Perhaps some of this is about an inherent culture of caution, the Careful Now! sign that hangs over every departmental office
The pandemic has exposed both the good and the bad things about Irish governance. The good side is the absence of malice. Perhaps we should be able to take it for granted that individual office holders and civil servants are doing their honest best in pursuit of the public good, but we have only to look either east or west of us to see that this assumption can be foolish.
When it comes to the pandemic, nobody in Irish government is acting maliciously; nobody is blinded by ideological zeal and nobody seems to be feeding lucrative contracts to their friends.
But the bad side is very slow decision-making and an often tenuous connection between high-level policies and their implementation on the ground. The system was very slow to recognise the awful reality of what was happening in nursing homes and residential institutions. It was very slow to take obvious decisions, such as requiring the use of face masks on public transport. The plan to reopen schools has been weirdly tardy. It’s so often a case of doing the right thing – eventually.
Perhaps some of this is about an inherent culture of caution, the Careful Now! sign that hangs over every departmental office. Ruairí Quinn, when he was minister for education, complained of his officials that (as recalled by John Walshe) “their sense of time was different from his”. It seems in many cases to be different from everyone else’s.

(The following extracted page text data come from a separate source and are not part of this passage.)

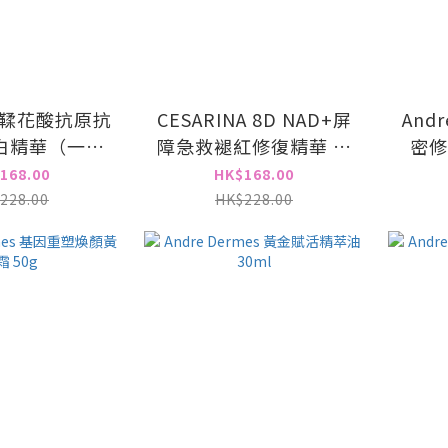
NA鞣花酸抗原抗
CESARINA 8D NAD+屏
And
白精華（一盒
障急救褪紅修復精華 一
密修
立包裝，每枝
盒10支 每支5ml 獨立包
168.00
HK$168.00
ml）
裝
228.00
HK$228.00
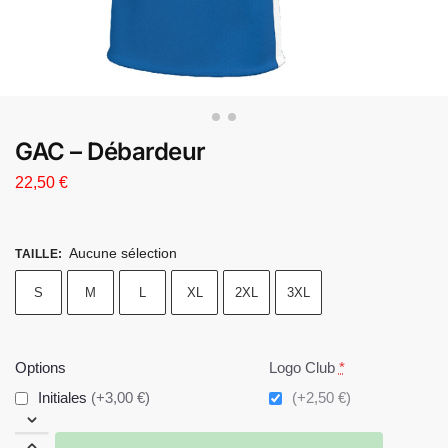
GAC – Débardeur
22,50
€
Aucune sélection
TAILLE
:
S
M
L
XL
2XL
3XL
Options
Logo Club
*
Initiales
(+3,00 €)
(+2,50 €)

But in the case of education it is also about something more fundamental: a lack of ownership leading to a lack of responsibility. The Irish education system (including the childcare system) is based on the notion that the State does not provide education – it provides “for” education. Those three letters (written into the Constitution) were the guarantors of Church control: the State’s job is to come up with the money, not to create and sustain a public educational structure.
Now that the Church has largely withdrawn from the frontline of education, who is really responsible? Neither Church nor State, but principals and boards of management, left to keep the show on the road in overcrowded and chronically under-resourced schools. We end up with four weeks to make schools ultra-clean, when for decades teachers have been bringing in toilet paper and soap because the system somehow can’t supply them. It is quite a leap.
All of this has to change very rapidly. As the schools reopen, we will start to find what works and what doesn’t. To enhance the first and diminish the second, Government will have to respond at the pace of real events, which is quick and sharp. Slow learners will fail this test.